**Excerpted passage**

** Start **

Figure 1.4 shows the integrated dose recorded by each phone a function of time using the calculated conversion factor for each phone. Since the endpoints (at Time 0 and at Time 120 minutes) are fixed, and since the dose rate was constant, Figure 1.4 provides an indication of the linearity with which each smartphone recorded the dose during the 2 h exposure. While the results for most of the smartphones are close to the mean accumulated dose, some smartphones (e.g., 019) deviated significantly from the expected linearly accumulated dose during the time period between Time 0 and Time 120 minutes.

Figure 1.2 Total Counts.h/1000 F for Each Smartphone

Figure 1.3 Total Counts.h/1000 F During 2 h Exposure

Figure 1.4 Accumulated Dose Response of Smartphones During 2 h Exposure

1.2 Spencer Manufacturing Dose Calibration Tests

After the initial in-house dose calibration of the smartphones, all 71 smartphones were transported to Spencer Manufacturing calibration facilities for testing. (Spencer Manufacturing (1983) Ltd 4728 - 76 Avenue N.W. Edmonton, AB)

The smartphones were subjected to a dose rate of 1680 µSv/h for 4.5 minutes using a Cs-137 source. Figure 1.5 displays the total dose recorded by each smartphone over this period. The mean dose recorded by all 71 smartphones was 142 µSv.

The expected dose from the calibrated facility was 126 µSv. Most of the smartphones (86%) registered a dose within +40 % and -20 % of the expected dose and all but 4 of them were within +60% and -30% The 4 outliers were considered defective and removed from use. The outlying phones in the external test were also typically the outliers in our in-house testing.

** End **

Stored entries:
** Start **

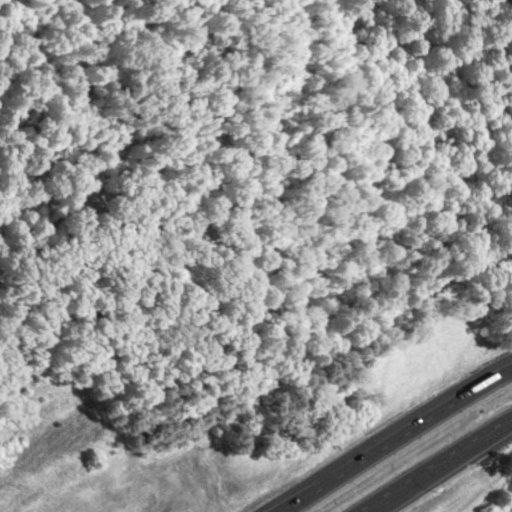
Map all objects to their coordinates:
road: (397, 443)
road: (442, 469)
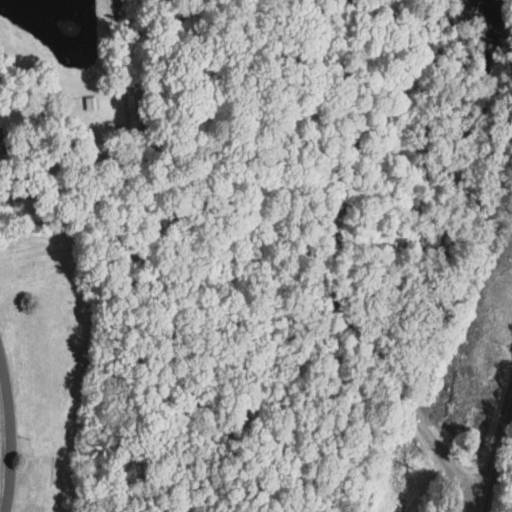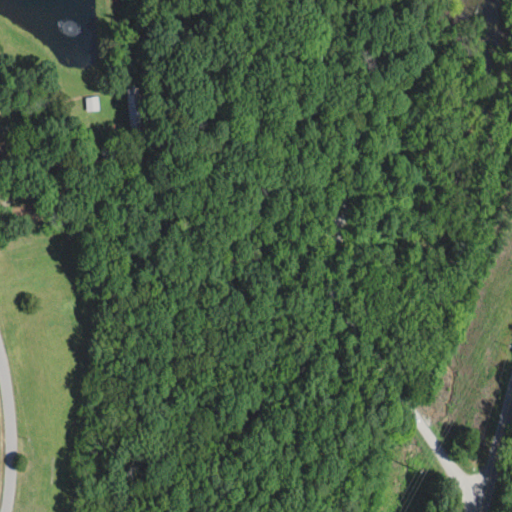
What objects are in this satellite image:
building: (136, 111)
building: (2, 143)
road: (46, 190)
road: (328, 270)
park: (481, 277)
building: (69, 307)
road: (11, 428)
road: (496, 452)
power tower: (415, 467)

** End **

**Instruction**
Answer these questions from the smartphone dose calibration passage above.
(a) How long was the exposure that Figure 1.4 tracks?
(b) What source produced the 1680 µSv/h dose rate?
(c) What was the expected dose from the calibrated facility?

**Task answer**
(a) 2 h (Time 0 to Time 120 minutes)
(b) A Cs-137 source
(c) 126 µSv